The expiration of the 421-a tax exemption on January 15, 2016 has raised questions on all sides of the issue over the continued viability and necessity of this tax abatement program.
Many housing advocates see the program as little more than a give-away to developers that largely benefits the wealthy, while depriving the city of approximately $1.2 billion annually in tax revenue. Most developers, on the other hand, see 421-a as a necessary component of mayor DiBlasio’s goal to build 80,000 new units of affordable housing in the city. Without 421-a, they argue, taxes would be prohibitively high, threatening the construction of new mixed-income rentals.
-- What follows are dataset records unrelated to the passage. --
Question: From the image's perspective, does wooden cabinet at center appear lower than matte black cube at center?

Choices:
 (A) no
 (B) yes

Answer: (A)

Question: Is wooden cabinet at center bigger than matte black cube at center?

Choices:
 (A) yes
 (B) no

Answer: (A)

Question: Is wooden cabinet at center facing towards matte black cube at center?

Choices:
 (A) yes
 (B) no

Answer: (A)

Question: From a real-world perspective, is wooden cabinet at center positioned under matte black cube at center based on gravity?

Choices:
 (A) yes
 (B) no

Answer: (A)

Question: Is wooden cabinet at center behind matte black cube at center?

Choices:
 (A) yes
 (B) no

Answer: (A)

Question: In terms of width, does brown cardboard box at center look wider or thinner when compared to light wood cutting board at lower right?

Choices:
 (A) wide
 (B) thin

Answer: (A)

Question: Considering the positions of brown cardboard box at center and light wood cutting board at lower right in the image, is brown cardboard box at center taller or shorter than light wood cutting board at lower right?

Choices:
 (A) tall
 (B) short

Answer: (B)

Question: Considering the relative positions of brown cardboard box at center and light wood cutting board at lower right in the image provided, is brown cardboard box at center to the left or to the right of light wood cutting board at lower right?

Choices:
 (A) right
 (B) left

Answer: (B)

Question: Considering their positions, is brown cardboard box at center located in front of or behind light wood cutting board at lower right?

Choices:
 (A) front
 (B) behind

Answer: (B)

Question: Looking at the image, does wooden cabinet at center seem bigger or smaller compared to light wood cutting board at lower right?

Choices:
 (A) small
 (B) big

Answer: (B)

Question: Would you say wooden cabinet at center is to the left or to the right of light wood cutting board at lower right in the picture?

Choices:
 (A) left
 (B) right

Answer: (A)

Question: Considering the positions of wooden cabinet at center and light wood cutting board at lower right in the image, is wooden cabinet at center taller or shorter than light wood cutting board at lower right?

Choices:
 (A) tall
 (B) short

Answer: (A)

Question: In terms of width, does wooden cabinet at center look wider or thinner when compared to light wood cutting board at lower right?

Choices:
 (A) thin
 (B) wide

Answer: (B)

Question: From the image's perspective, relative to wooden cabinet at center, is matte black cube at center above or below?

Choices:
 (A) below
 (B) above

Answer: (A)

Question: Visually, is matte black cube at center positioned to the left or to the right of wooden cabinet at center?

In one instance, the Durst Organization, a major NY developer, put a halt to the second phase of its 2,000 unit mega-development at Halletts Point in Astoria, claiming that the project was simply not viable without the tax subsidy. According to Durst, some 300 affordable units are at stake in that project.
Before 421-a was set to expire, the debate seemed to focus on whether to continue the program in its current form, allow the legislation to lapse in its entirety or amend the program to increase the number of affordable units required and make more units available for lower income residents.
But thanks to the NYS legislature and governor Cuomo, the future of the 421-a tax exemption will come down to the resolution of one issue – whether the Building and Trades Council, negotiating on behalf of construction unions, and The Real Estate Board of New York, representing NY developers, can come to an agreement over prevailing wages (i.e. union) on projects receiving 421-a subsidies. Governor Cuomo has sided with the unions on the issue, saying at a recent meeting in Washington, D.C. of the North America Building Trades Union that he would stand “shoulder to shoulder with organized labor” over the issue of prevailing union wages.
Not surprisingly, the governor’s and mayor’s position on the issue are at odds, as they seem to be on most issues these days, with the mayor’s office having spoken out against the prevailing wage in the past, arguing that insisting on its inclusion could cost the city thousands of affordable units.
So how did a legislative program that was established in 1971 in response to concerns about increasing numbers of city residents moving to the suburbs end in a debate over union wages for construction workers? And what are the chances now that the program will be revived? The answer to the first question is either simple or complex, depending on your perspective.
The complex answer involves an analysis of the various changes that were made to the legislation over the years as it evolved from a legislative program focused on building multi-unit residential projects on vacant land into a program popular with the city’s developers that had become a lynch-pin of the mayor’s promises regarding affordable housing.
The simple answer is politics, with the governor entering the fray and insisting that the renewal of 421-a be conditioned on resolution of the prevailing wage issue, either for reasons having to do with perceived need to improve relations with the unions or as part of his continuing feud with the mayor.
So then what about the answer to the second question–the likelihood of a revival of the statute? That appears to be dependent on the ability of the unions and developers to come to an agreement on the wage question.
Compromises have been suggested in the past, including one suggestion that developers agree to forego an abatement during construction in lieu of paying the prevailing wage, and another that would create exclusion zones requiring developers to pay prevailing wages on projects located in high rent areas only.
So far the developers group has publicly rejected any proposal to include prevailing wages in the proposal to revive 421-a, citing the city’s Independent Budget Office’s estimate that union-level wages would increase constructions costs on the mayor’s affordable housing program by $2.8 billion. But Building and Construction Trades Council president Gary LaBarbara says those cost increases should be reduced substantially when the tax breaks received by the developers utilizing 421-a are taken into consideration.
Both the developers and the unions are expert negotiators who know how to frame the debate to suit their own positions. But just as importantly, each of them understands the importance to their respective constituencies of continuing the 421-a program, even in a modified form that requires each of them to compromise. And there are a lot of numbers in between those cited by the developers regarding the cost of paying prevailing wages and those cited by the unions regarding the economic benefits of 421-a.
Given these factors, the odds would seem to favor a compromise and revival of 421-a in a somewhat modified form before the end of the current legislative session.
Bernie Kennedy is a co-managing member (partner) at Bond, Schoeneck & King, Garden City, N.Y.